Cette phrase, murmurée dans le creux de son oreille, résonne en lui et fait battre violemment son cœur dans sa poitrine. Il lui semble qu'au-dessus de sa tête, plane désormais l'ombre du chevalier qu'il incarne. Il attend, patiemment, le bon moment pour transformer le jeune acteur en marionnette. Trois coups suffisent à faire taire les bavardages impatients des spectateurs. Les rideaux s'ouvrent, Anaïs se situe au milieu de la scène. Il est l'heure. Maxime lâche la main de son camarade qui lui oppose une légère résistance avant de le libérer complètement.
Sidjil n'a le temps que de cligner des yeux et les applaudissements fusent bruyamment. Il entend même des amis à lui siffler la troupe avec admiration. Sur les joues de sa mère, malgré l'obscurité dans laquelle est plongée le public, Sidjil distingue des larmes de joie. Il sourit, il est heureux, car il est parvenu au bout de cette expérience incroyable. Manas rejoint sur scène la petite bande et ils se prennent dans les bras en sautillant de bonheur. Les spectateurs assistent à l'effusion de joie qui les transcende.

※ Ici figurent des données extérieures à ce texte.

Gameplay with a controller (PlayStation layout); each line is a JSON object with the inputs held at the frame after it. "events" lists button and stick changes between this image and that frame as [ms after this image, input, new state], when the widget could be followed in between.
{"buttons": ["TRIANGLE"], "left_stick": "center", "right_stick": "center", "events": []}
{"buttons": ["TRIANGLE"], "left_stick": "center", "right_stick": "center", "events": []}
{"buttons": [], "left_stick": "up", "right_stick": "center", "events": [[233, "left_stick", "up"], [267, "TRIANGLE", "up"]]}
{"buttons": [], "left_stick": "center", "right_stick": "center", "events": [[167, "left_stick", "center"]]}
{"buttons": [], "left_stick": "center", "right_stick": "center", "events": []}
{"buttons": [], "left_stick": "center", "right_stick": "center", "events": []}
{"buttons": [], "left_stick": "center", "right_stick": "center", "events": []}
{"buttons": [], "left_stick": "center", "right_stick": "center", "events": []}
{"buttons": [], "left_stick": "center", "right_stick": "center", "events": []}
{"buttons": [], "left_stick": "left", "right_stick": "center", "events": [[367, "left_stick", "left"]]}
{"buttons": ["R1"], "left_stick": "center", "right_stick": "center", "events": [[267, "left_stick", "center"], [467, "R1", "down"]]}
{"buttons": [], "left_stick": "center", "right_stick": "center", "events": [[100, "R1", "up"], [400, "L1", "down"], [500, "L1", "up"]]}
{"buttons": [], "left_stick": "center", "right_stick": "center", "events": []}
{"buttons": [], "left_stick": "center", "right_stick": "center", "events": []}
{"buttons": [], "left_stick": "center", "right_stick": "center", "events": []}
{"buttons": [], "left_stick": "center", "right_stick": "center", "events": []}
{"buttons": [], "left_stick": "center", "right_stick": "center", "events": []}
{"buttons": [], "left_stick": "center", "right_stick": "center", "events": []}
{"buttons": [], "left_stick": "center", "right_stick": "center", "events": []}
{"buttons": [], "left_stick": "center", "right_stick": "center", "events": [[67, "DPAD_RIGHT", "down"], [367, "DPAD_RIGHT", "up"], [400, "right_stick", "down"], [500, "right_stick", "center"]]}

Puis, il est l'heure de se dire en revoir. Pas entre eux : ils se retrouvent le lendemain pour fêter la fin de l'année. Mais à leur personnage. Une part d'eux-mêmes cultivée si longtemps et qu'ils n'auront sans doute plus jamais l'occasion de côtoyer. Maxime est sans doute le plus impacté par son adieu imaginaire. Sidjil l'observe d'un œil doux. Il a toujours cru que le garçon ne possédait que trois facettes : l'amusement modéré (quand Grim tente une blague), la colère sourde (quand Sidjil fait mal quelque chose) et l'impassibilité (tout le reste du temps). Finalement, l'acteur est plus humain qu'il ne veut bien le montrer.
Dehors, Sidjil l'attend, adossé au mur de la salle de spectacle. Maxime semble surpris de le voir là.

- C'était cool. Commente le « fils de la mort » en évoquant le talent que Sidjil a démontré. Ce dernier hoche la tête avec indifférence.

- J'ai eu un bon professeur.

- Tu l'as senti ? L'agon ? Son interlocuteur mime un oui sombre. Maxime sourit et ses yeux s'illuminent. C'est bien la première fois qu'un compagnon de jeu comprend ce qu'il ressent. Tous les autres le prennent pour un génie un peu fou. Il plonge dans le ciel de l'âme de Sidjil et louche sur ses lèvres.

- Tu me plais beaucoup.

- Mortel ? Demande Sidjil.

- Non. Tout court.

Enfin, le plus petit se rapproche pour poser ses lèvres sur les siennes.

- On est plus sur scène là. Commente Sidjil. Il semble que Maxime ait renoncé à n'exprimer ses sentiments que sur les planches.

- Je sais. Et il recommence à l'embrasser. Encore. Et encore.